WHAT TO WORK ON — While copying the entries exactly, leave out each picture they contain.

** SUPPLIED MATERIAL follows **

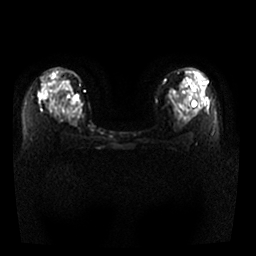
Breast MRI, one axial slice. Position 20 of 29 along the scan axis. Diffusion-weighted series; image 2 of 4 stored at this slice position (different b-values; order by instance number). 1.5 T. 4 mm slice thickness. 256 × 256 image matrix. Female patient.
Outlined on this slice (manually delineated by an expert):
- tumour on diffusion-weighted imaging: box from (x=71, y=95) to (x=79, y=105) px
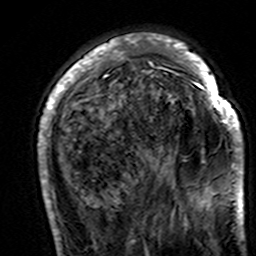
Breast MRI (dynamic contrast-enhanced), one axial slice; slice 44 of 160 in the series (ordered by position); cropped to one breast; dynamic contrast-enhanced series, time point 2 of 7 at this slice position (early post-contrast); 3 T; TE 4.6 ms, TR 7.4 ms; 256 × 256 image matrix, field of view 144 × 144 mm. Female patient.
Structures marked on this image (semi-automatic segmentation, software-assisted and operator-edited):
- enhancing-tissue mask used for the functional tumour volume (all voxels passing the contrast-enhancement thresholds inside the analysis volume; usually the tumour): bounding box (x1, y1, x2, y2) in pixels: (38, 35, 244, 195)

** End of SUPPLIED MATERIAL **

RESULT OF THIS TASK —
Breast MRI, one axial slice. Position 20 of 29 along the scan axis. Diffusion-weighted series; image 2 of 4 stored at this slice position (different b-values; order by instance number). 1.5 T. 4 mm slice thickness. 256 × 256 image matrix. Female patient.
Outlined on this slice (manually delineated by an expert):
- tumour on diffusion-weighted imaging: box from (x=71, y=95) to (x=79, y=105) px
Breast MRI (dynamic contrast-enhanced), one axial slice; slice 44 of 160 in the series (ordered by position); cropped to one breast; dynamic contrast-enhanced series, time point 2 of 7 at this slice position (early post-contrast); 3 T; TE 4.6 ms, TR 7.4 ms; 256 × 256 image matrix, field of view 144 × 144 mm. Female patient.
Structures marked on this image (semi-automatic segmentation, software-assisted and operator-edited):
- enhancing-tissue mask used for the functional tumour volume (all voxels passing the contrast-enhancement thresholds inside the analysis volume; usually the tumour): bounding box (x1, y1, x2, y2) in pixels: (38, 35, 244, 195)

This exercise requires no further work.